Politics & Policy

‘Kill Romney,’ &c.

As readers may have noticed lately, I’m full of advice for the Romney campaign — mindful of the old line about what free advice is worth.

But look: If I were Romney — and certainly if I were his surrogates — I would remind people, from time to time, what an unnamed “prominent Democratic strategist aligned with the White House” said last year. I have quoted this Politico report.

As you remember, this fellow (or gal) said, “Unless things change and Obama can run on accomplishments, he will have to kill Romney.”

Oh, yes. And Romney should remind people, particularly after attacks from the Obama side: “They said they’d have to kill me. Okay, let ’em try. Meanwhile, we’ll look at Obama’s record, and at what I propose to do differently.”

I suspect that, if the campaign is about the last four years, we will win. If it’s about Mormonism, personal wealth, and race — gonna be harder.

‐A few days ago, I was talking to a smart political type, on the Republican side. He said, “I’m worried about the divisiveness of Obama — not just from an electoral point of view, but from a societal point of view. It’s not good for the country. It could have bad lingering effects — pitting people against one another.”

I immediately thought of Ellen Sauerbrey, who ran for governor of Maryland. She ran twice, actually, in the 1990s. Both times, it was against a Democrat named Parris Glendening.

My memory is from the second race, in 1998. Glendening was the incumbent. And Bob Shrum ran his campaign. (He might have run the first one too, can’t remember.) In the last days, Glendening-Shrum smeared Sauerbrey as a racist. Smeared her hard — viciously, nauseatingly. Even the Democratic mayor of Baltimore, Kurt Schmoke, was nauseated.

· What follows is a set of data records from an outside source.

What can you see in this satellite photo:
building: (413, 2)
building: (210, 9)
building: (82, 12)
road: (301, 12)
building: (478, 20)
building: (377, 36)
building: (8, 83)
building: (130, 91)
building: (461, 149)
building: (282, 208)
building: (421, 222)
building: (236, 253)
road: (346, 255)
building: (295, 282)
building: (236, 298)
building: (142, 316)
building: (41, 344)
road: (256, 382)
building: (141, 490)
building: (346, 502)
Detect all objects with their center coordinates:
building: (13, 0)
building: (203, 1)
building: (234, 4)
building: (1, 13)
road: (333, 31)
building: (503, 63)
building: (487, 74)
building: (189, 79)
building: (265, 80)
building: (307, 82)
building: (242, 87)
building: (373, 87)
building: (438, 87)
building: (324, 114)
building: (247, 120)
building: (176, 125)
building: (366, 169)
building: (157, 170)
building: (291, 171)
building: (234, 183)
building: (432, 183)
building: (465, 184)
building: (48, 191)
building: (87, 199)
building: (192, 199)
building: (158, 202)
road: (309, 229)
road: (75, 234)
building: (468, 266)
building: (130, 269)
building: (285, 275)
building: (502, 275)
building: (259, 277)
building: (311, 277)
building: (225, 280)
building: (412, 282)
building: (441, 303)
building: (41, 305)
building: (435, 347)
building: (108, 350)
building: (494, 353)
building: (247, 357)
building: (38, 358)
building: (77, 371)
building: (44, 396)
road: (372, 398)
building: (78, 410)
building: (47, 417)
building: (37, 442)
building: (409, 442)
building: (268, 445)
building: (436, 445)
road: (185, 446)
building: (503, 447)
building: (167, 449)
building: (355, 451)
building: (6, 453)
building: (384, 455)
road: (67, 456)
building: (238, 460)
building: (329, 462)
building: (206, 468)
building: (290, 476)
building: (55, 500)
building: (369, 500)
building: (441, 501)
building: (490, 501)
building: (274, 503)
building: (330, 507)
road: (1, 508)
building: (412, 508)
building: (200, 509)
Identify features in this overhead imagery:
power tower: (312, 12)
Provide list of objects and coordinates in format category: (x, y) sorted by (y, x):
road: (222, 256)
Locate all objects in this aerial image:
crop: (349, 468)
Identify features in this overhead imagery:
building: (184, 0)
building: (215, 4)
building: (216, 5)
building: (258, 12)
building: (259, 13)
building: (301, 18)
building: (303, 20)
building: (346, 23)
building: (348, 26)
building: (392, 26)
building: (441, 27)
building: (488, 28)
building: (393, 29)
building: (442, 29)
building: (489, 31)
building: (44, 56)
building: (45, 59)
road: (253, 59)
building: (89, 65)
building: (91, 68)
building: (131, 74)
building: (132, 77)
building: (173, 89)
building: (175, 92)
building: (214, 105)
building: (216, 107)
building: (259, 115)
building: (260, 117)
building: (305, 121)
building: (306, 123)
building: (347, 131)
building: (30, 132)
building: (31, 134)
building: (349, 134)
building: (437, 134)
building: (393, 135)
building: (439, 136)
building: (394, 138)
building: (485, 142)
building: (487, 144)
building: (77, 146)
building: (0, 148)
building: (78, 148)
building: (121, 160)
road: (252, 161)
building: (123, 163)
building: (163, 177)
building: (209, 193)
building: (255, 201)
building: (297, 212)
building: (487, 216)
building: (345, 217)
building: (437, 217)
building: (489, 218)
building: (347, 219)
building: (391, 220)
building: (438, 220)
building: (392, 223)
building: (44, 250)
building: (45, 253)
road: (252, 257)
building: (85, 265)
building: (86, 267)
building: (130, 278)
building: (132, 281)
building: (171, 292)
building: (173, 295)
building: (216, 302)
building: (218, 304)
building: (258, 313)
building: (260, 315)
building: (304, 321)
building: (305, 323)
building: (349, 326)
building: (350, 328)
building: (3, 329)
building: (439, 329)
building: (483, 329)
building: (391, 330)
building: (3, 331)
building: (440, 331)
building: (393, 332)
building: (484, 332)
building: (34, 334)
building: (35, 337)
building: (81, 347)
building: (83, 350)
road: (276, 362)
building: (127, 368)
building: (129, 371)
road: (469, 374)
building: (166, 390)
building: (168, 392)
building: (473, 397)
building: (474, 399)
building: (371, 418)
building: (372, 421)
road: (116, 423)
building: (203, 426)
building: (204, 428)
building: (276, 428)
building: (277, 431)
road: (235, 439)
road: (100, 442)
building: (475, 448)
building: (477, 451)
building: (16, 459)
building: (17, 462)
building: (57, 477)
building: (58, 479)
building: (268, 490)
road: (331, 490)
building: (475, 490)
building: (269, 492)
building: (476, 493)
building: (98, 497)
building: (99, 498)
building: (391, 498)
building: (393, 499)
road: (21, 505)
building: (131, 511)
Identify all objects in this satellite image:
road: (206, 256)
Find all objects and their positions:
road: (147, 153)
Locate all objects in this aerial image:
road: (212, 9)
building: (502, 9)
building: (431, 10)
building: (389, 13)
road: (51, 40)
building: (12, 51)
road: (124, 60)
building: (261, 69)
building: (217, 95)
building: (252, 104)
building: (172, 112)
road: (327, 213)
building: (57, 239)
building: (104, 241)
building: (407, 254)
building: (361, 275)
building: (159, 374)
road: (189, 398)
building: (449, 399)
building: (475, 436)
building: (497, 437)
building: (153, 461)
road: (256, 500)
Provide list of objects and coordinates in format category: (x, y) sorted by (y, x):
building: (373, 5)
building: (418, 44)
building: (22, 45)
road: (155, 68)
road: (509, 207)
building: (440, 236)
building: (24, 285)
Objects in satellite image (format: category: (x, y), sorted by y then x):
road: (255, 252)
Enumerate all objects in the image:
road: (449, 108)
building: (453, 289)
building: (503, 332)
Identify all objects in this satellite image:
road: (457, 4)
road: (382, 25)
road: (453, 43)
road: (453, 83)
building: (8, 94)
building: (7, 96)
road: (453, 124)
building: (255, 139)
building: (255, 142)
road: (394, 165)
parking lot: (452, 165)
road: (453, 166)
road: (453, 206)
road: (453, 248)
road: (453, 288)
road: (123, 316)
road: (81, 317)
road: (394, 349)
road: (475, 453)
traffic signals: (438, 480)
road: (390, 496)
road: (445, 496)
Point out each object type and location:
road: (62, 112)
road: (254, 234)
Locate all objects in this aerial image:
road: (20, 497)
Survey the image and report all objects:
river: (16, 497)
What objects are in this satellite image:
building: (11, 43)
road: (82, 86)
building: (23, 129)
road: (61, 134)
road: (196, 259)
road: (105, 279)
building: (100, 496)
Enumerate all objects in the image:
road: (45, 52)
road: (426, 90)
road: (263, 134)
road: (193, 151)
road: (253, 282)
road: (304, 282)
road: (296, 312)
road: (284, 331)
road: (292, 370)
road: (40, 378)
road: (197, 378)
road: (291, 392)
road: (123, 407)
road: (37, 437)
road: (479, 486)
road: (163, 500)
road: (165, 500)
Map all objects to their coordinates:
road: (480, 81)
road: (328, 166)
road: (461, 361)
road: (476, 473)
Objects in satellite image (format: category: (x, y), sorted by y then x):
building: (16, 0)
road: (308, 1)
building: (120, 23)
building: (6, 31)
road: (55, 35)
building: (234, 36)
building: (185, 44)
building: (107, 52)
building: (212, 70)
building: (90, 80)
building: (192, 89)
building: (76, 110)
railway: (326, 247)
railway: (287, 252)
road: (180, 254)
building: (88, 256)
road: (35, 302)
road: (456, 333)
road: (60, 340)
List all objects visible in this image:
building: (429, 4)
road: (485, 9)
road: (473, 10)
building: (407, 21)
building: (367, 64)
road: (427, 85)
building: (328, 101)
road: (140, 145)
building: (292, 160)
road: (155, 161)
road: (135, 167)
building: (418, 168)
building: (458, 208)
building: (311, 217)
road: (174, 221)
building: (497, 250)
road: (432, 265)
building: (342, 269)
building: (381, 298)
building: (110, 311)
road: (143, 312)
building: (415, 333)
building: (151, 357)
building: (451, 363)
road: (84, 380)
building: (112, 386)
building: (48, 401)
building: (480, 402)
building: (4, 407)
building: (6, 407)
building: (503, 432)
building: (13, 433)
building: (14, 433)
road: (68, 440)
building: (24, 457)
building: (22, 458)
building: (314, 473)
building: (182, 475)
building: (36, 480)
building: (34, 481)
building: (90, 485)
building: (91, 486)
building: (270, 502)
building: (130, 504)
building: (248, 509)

Afterward, Sauerbrey said to me — I’m paraphrasing — “It’s one thing if you lie about a person’s view of tax policy or agricultural subsidies or something. That’s not very nice, but then the election happens, and life goes on. Not much harm is done. But if you lie about a person’s racial views, there’s a lingering effect. The lie corrodes society. It makes race relations worse. It makes it harder for society to heal, after all these years, all these decades.”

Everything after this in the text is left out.